-------- TEXTE --------
Par Hassan GHEDIRI
Le mois de ramadan durant lequel la consommation connaît un pic significatif est un terrain propice aux pratiques commerciales frauduleuses…
Dans le but de maximiser les profits, beaucoup de commerçants n’hésitent pas à manipuler les prix, à vendre des produits périmés, ou encore à recourir à des pratiques trompeuses pour arnaquer leurs clients. Les statistiques du ministère du Commerce témoignent d’une augmentation notable des infractions durant cette période. Les week-ends sont habituellement la période durant laquelle les fréquentations des commerces montent et les ventes progressent. Et quand le début de ramadan coïncide avec une fin de semaine, les tractations commerciales battent des records avec, dans la foulée, un nombre non négligeable de marchands sans scrupule qui s’adonnent à toutes les escroqueries imaginables pour augmenter leurs profits.
Durant le week-end dernier, soit les deux premiers jours de ramadan, nombreux ont été les commerçants ripoux à passer immédiatement à l’acte. C’est en tout cas ce que démontrent les chiffres diffusés par la direction générale des enquêtes et de la concurrence économique. Selon un communiqué rendu public à cet effet, 1287 procès-verbaux auraient été établis par les brigades de contrôleurs économiques déployés au cours des deux premiers jours de ramadan et qui ont pu effectuer un peu plus de 7200 inspections, tous types de commerce confondus. Le ministère constate une hausse de 16% comparée à la même période de ramadan 2024. Cette hausse du nombre des infractions commerciales relevées par les brigades anti-fraude peut être considérée comme un signe de performance du contrôle économique ou bien témoigne-t-elle plutôt une prolifération des pratiques illicites? En 2023, par exemple, les brigades anti-fraude ont constaté une hausse de plus de 30 % des infractions par rapport à la même période de l’année précédente. Parmi les infractions les plus courantes, on retrouve la vente de produits alimentaires non conformes aux normes, la spéculation sur les prix, et la manipulation des dates de péremption. Ces dérives touchent particulièrement les secteurs de l’alimentation de base, des épices, des viandes, ainsi que des produits laitiers.
Limites
Au-delà du mois de Ramadan, les infractions commerciales en Tunisie semblent devenir un mal incurable. Depuis plusieurs années, les brigades anti-fraude, bien qu’ayant intensifié leurs efforts, peinent à endiguer la prolifération de ces pratiques illicites. Les statistiques du ministère du Commerces ne peuvent qu’illustrer l’ampleur du phénomène. Ainsi, en 2022, le ministère du Commerce avait révélé que plus de 40 mille contrôles avaient été effectués durant le mois de Ramadan, se soldant par un peu plus de 15 mille infractions, contre environ 10 mille en 2021.
-------- MATÉRIEL RECUEILLI --------
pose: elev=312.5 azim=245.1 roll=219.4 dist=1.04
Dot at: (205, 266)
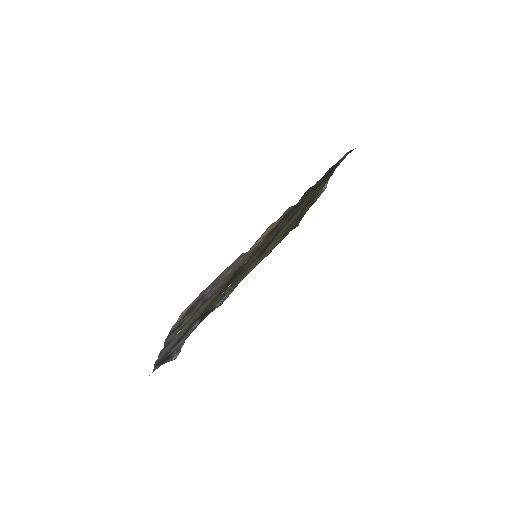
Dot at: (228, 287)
--------
→ CONSIGNES:
1) D'après l'article sur les fraudes commerciales durant le ramadan, combien de procès-verbaux ont été établis au cours des deux premiers jours du mois ?
2) Prolongez l'article sur les fraudes commerciales durant le ramadan en reprenant juste après sa dernière phrase.
Ce matériel provient d'une autre source que le texte.

→ RÉPONSES:
1) 1287 procès-verbaux.

2)
Les responsables de la répression de la fraude commerciale ne cessent de manifester leur volonté d’agir plus efficacement contre ce fléau, mais ils voient leur engament se heurter au manque de moyens humains et matériels. Le nombre de brigades anti-fraude reste insuffisant face à l’ampleur du travail à accomplir. En Tunisie, le secteur commercial est composé de dizaines de milliers de commerces, de toutes tailles, répartis sur tout le territoire. Ce maillage complexe et souvent informel rend difficile la couverture complète des circuits de distribution.
Le ministère reconnaît également un manque d’équipements, ce qui nuit à la coordination des actions de contrôle. Et en dépit de la révision des lois avec notamment le durcissement des sanctions contre les pratiques commerciales déloyales, les dysfonctionnements logistiques entravent les efforts pour une réduction significative des pratiques frauduleuses.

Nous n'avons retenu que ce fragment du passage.